An educational center in southern California sent its annual appeal for donations. The director’s theme is: “There is space.” But it ought to be put as a question: Is there space? For space in every sense is shrinking, and fast.
Quoting from the director’s letter, he intones, “there is space, which all of our work points toward…” Expanding on his evocation, he says, “Space—the physical places and opportunities to learn about oneself, whether young or old.” Yes, it’s important, indeed essential that there be such places, and that’s what a school is truly for.
Of course, schools as we know them are places where knowledge and skill are transmitted for the purpose of socialization and job preparation. The problem isn’t just that this core philosophical orientation produces superficial, uncritical consumers; it is that it’s antiquated. Society and the workplace have radically changed, while education remains stuck in the past.
Jobs aren’t being created to nearly the degree that they need to be in both the developed and developing world. Part of this is that the developed world is just that—developed. Politicians can talk about rebuilding infrastructure all they want, but as long as things more or less work, and people don’t care about the commons, just their own advancement, pleasures and escapes, there will be no public incentive or support for societal reconstruction.
There’s also the fact that computers, automation and robotics are replacing humans at an accelerating rate. Again, work, and our entire relationship to work, has radically changed, but people’s thinking has not.
Sure, people are busier than ever. To earn a livable income many have to work two jobs, not to mention that both parents usually have to work, whereas 50 years ago only one did, the father provider. Is this progress?
In a limited sense it is, because the barriers to women working in any and all capacities have largely come down. But in another sense, there is less space, much less.
Though the drumbeat of ‘jobs, jobs, jobs’ goes on relentlessly, the opportunities for young people for productive work (in the deeper sense of the word), affording livable wages and higher quality of life (especially the space for time in nature and for self-reflection) are diminishing.
A lot of people have just opted out, by choice or unemployment, and they are finding other things to occupy their time. Some are healthy; many are not. In short, our whole relationship to work, individually and societally, has to fundamentally change, if things aren’t to continue to degenerate and deteriorate.
Which brings me to the second level of the educational director’s appeal: “Space—the leisure to look inward, and the importance of having this leisure in our lives.” That’s even more dubious.

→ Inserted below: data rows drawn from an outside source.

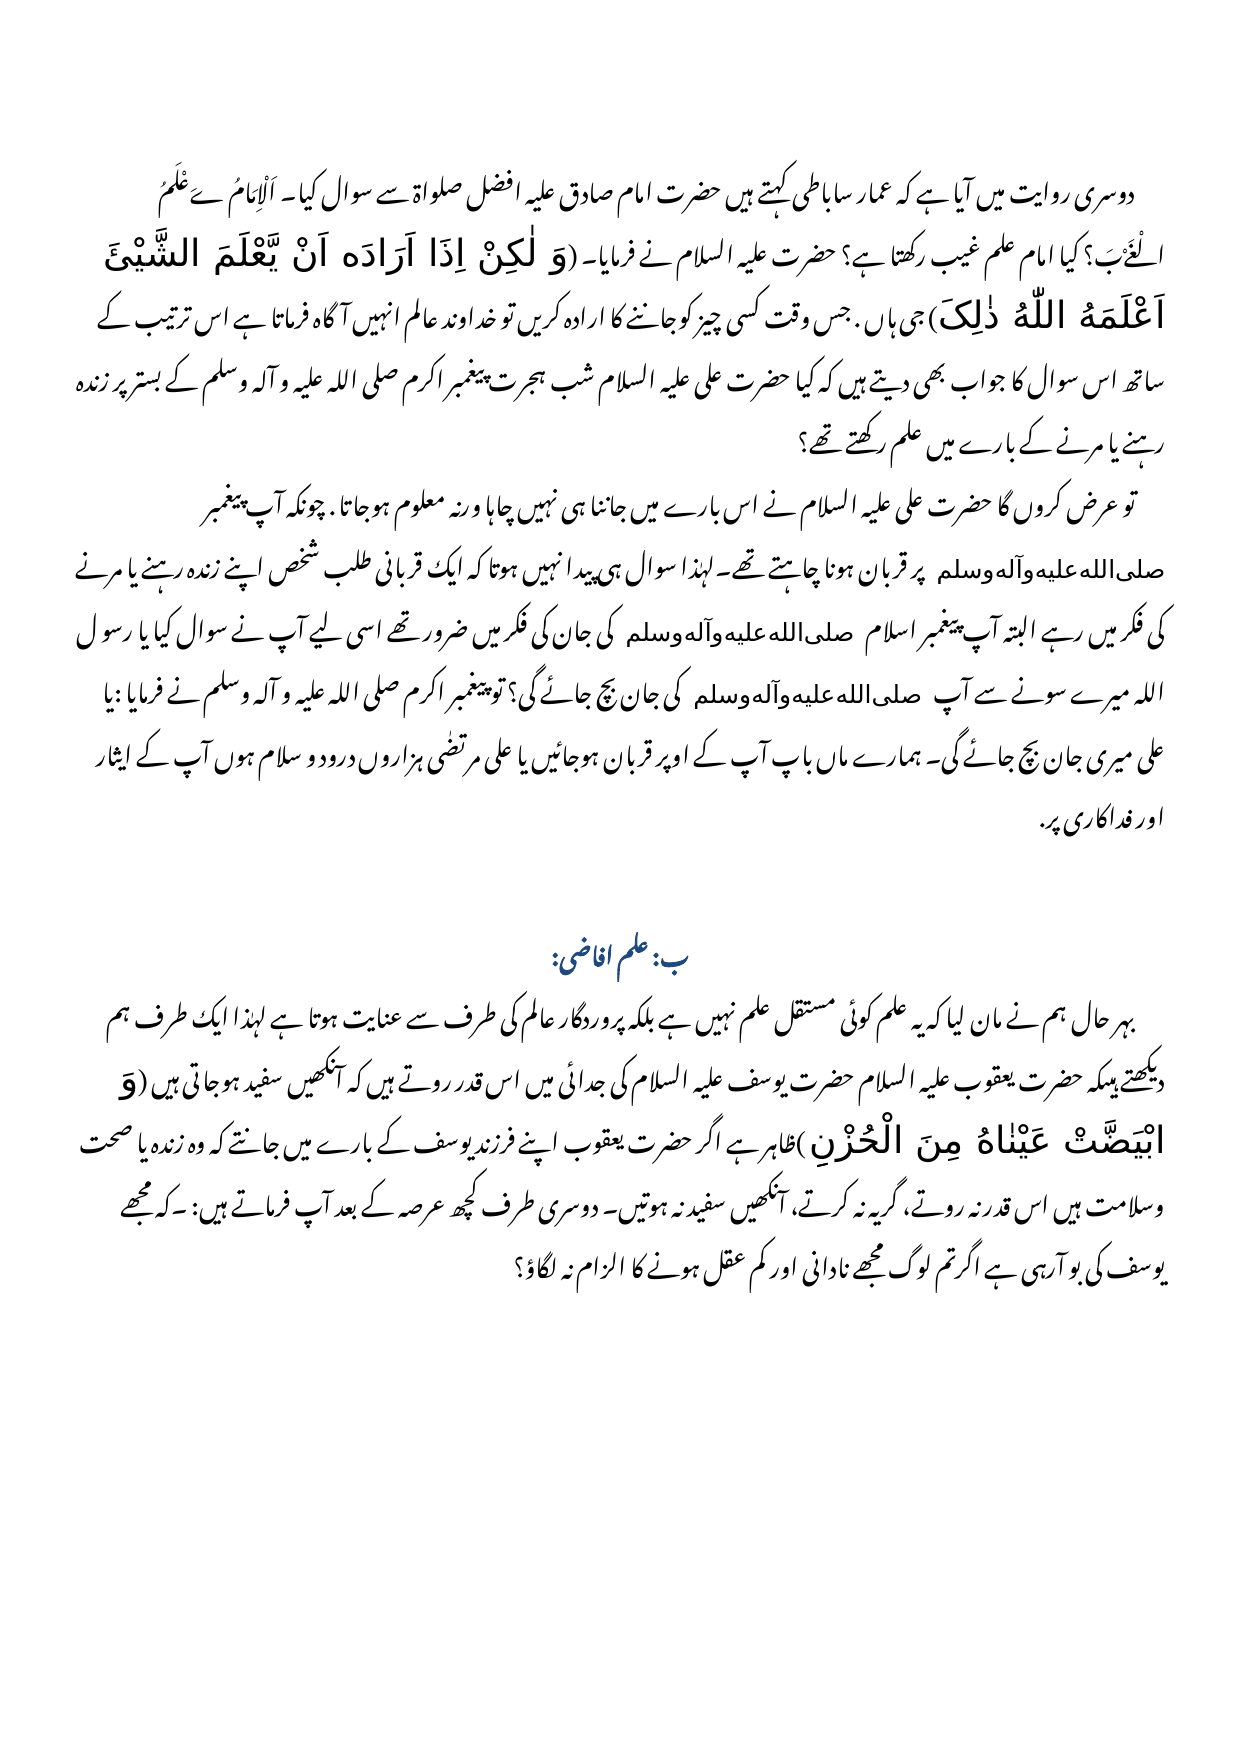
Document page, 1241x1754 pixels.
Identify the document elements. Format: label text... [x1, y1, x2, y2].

text بہر حال ہم نے مان لیا کہ یہ علم کوئی مستقل علم نہیں ہے بلکہ پروردگار عالم کی طرف سے عنایت ہوتا ہے لہٰذا ایک طرف ہم دیکھتے ہیںکہ حضرت یعقوب علیہ السلام حضرت یوسف علیہ السلام کی جدائی میں اس قدر روتے ہیں کہ آنکھیں سفید ہوجاتی ہیں (وَ ابْيَضَّتْ عَيْنٰاهُ مِنَ الْحُزْنِِ )ظاہر ہے اگر حضرت یعقوب اپنے فرزندیوسف کے بارے میں جانتے کہ وہ زندہ یا صحت وسلامت ہیں اس قدر نہ روتے، گریہ نہ کرتے، آنکھیں سفید نہ ہوتیں۔ دوسری طرف کچھ عرصہ کے بعد آپ فرماتے ہیں: ۔کہ مجھے یوسف کی بو آرہی ہے اگرتم لوگ مجھے نادانی اور کم عقل ہونے کا الزام نہ لگاؤ؟ [75, 981, 1165, 1294]
subtitle ب: علم افاضی: [75, 919, 1165, 981]
text تو عرض کروں گا حضرت علی علیہ السلام نے اس بارے میں جاننا ہی نہیں چاہا ورنہ معلوم ہوجاتا . چونکہ آپ پیغمبر صلى‌الله‌عليه‌وآله‌وسلم پر قربان ہونا چاہتے تھے۔لہٰذا سوال ہی پیدا نہیں ہوتا کہ ایک قربانی طلب شخص اپنے زندہ رہنے یا مرنے کی فکر میں رہے البتہ آپ پیغمبر اسلام صلى‌الله‌عليه‌وآله‌وسلم کی جان کی فکر میں ضرور تھے اسی لیے آپ نے سوال کیا یا رسو ل اللہ میرے سونے سے آپ صلى‌الله‌عليه‌وآله‌وسلم کی جان بچ جائے گی؟ تو پیغمبر اکرم صلی اللہ علیہ و آلہ وسلم نے فرمایا :یا علی میری جان بچ جائے گی۔ ہمارے ماں باپ آپ کے اوپر قربان ہوجائیں یا علی مرتضٰی ہزاروں درود و سلام ہوں آپ کے ایثار اور فداکاری پر. [75, 469, 1165, 844]
text دوسری روایت میں آیا ہے کہ عمار ساباطی کہتے ہیں حضرت امام صادق علیہ افضل صلواة سے سوال کیا۔ اَلْاِمَامُ ےَعْلَمُ الْغَےْبَ؟ کیا امام علم غیب رکھتا ہے؟ حضرت علیہ السلام نے فرمایا۔ (وَ لٰکِنْ اِذَا اَرَادَه اَنْ يَّعْلَمَ الشَّیْئَ اَعْلَمَهُ اللّٰهُ ذٰلِکَ) جی ہاں . جس وقت کسی چیز کوجاننے کا ارادہ کریں تو خداوند عالم انہیں آگاہ فرماتا ہے اس ترتیب کے ساتھ اس سوال کا جواب بھی دیتے ہیں کہ کیا حضرت علی علیہ السلام شب ہجرت پیغمبر اکرم صلی اللہ علیہ و آلہ وسلم کے بستر پر زندہ رہنے یا مرنے کے بارے میں علم رکھتے تھے؟ [75, 156, 1165, 469]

Is there actually space for creative inactivity, despite the yoga/meditation/retreat industry that’s sprung up around the world? No; busy, busy, busy is still the order of the day. The leisure to be self-knowing is the last thing most people want, though it’s the first thing every person needs.
My family back in the ‘homeland’ of the Midwest is as materialistic, consumeristic and sports crazy as any clan in America. Having made “the leisure to look inward” the most important thing in my life, I’m called “the blackest of the black sheep.” Though I don’t have any letters after my name, I wear the sheepskin with honor, even if sometimes it feels like a hair shirt. And I don’t believe in hair shirts of any sort.

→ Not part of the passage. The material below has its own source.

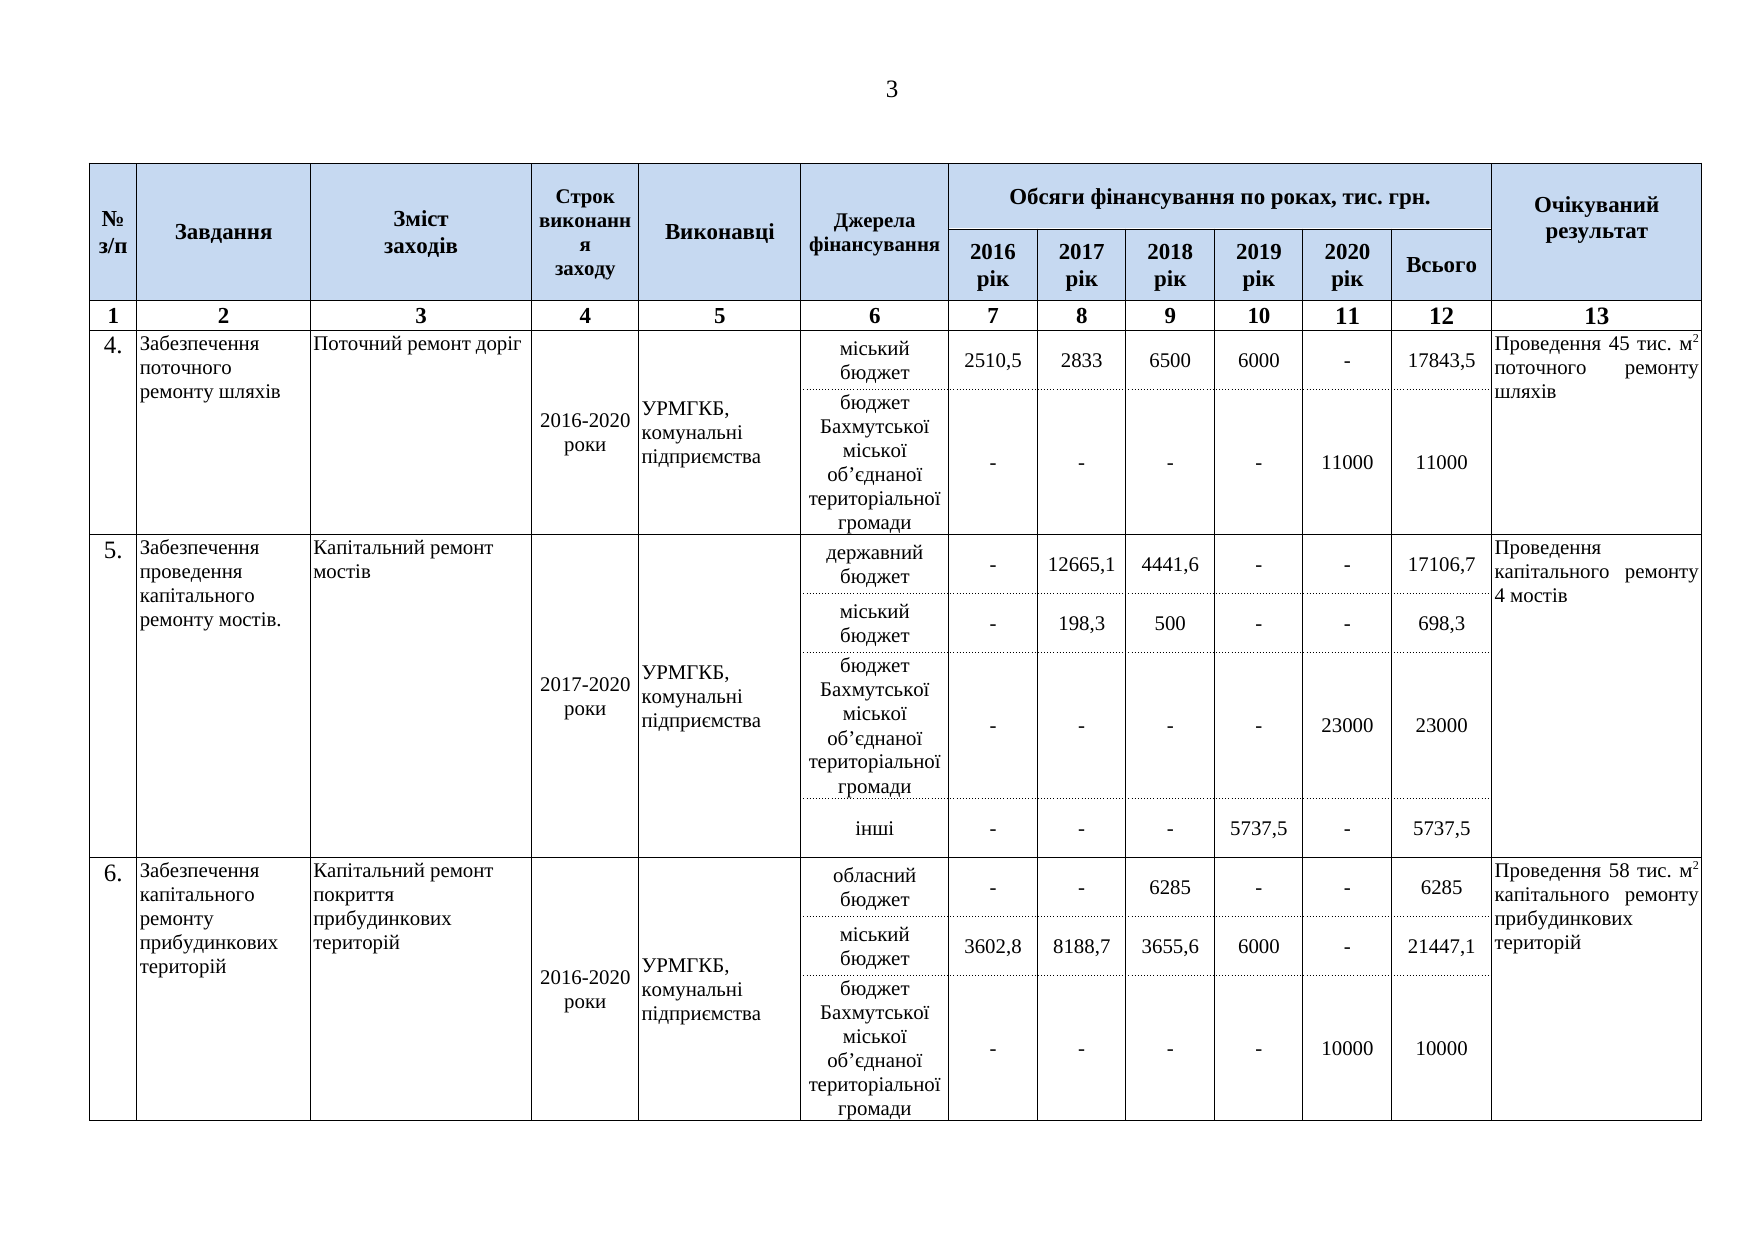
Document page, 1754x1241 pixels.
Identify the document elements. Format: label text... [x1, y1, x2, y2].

American society, and the global society by imitation, is increasingly geared toward pleasure and escape, driven by self-centered activity. Subtract that motivating factor, and the entire crumbling, meaningless edifice of society is laid bare. If the well-oiled machine of this rotten society, presently grinding to a halt in the United States, is to be rebuilt, I’m certain that “the leisure to look inward” is the wellspring of its inspiration.

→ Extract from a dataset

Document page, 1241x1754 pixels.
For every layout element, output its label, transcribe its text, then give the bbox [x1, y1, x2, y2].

Finally, the educational director speaks of “space—the state of mind when there is psychological freedom.” That’s ultimately what it’s all about, though the present ‘values’ and configuration of society are actually about the opposite—psychological enslavement. Can that change, now?
It’s an astonishingly beautiful afternoon. A great oak, the most magnificent specimen of Valley Oak in Lower Park, hangs motionless in the bright sun. It’s long, gnarled branches throw rich shade as they reach down to the greening grass, the first intimation of winter in northern California.
At the stream there’s a big ripple in the placid current directly across from where I sit with my back to the sun. Nothing is discernable at first, but then I see three funny faces poking their heads above the water downstream—minks!
Very cautiously, they make their way back upstream. When they return to the same spot where I first saw the ripples, they poke their heads, indeed the whole upper portions of their sleek, brown bodies, out of the water and sniff the air in my direction. Having been hunted almost to extinction in America, they have reason to be cautious.
Deciding it’s ok to continue upstream, they quickly pass by underwater, like three tiny submarines pushing a bow wave ahead of them. Not having seen one, much less three so close before, they bring a smile whenever I recall the encounter.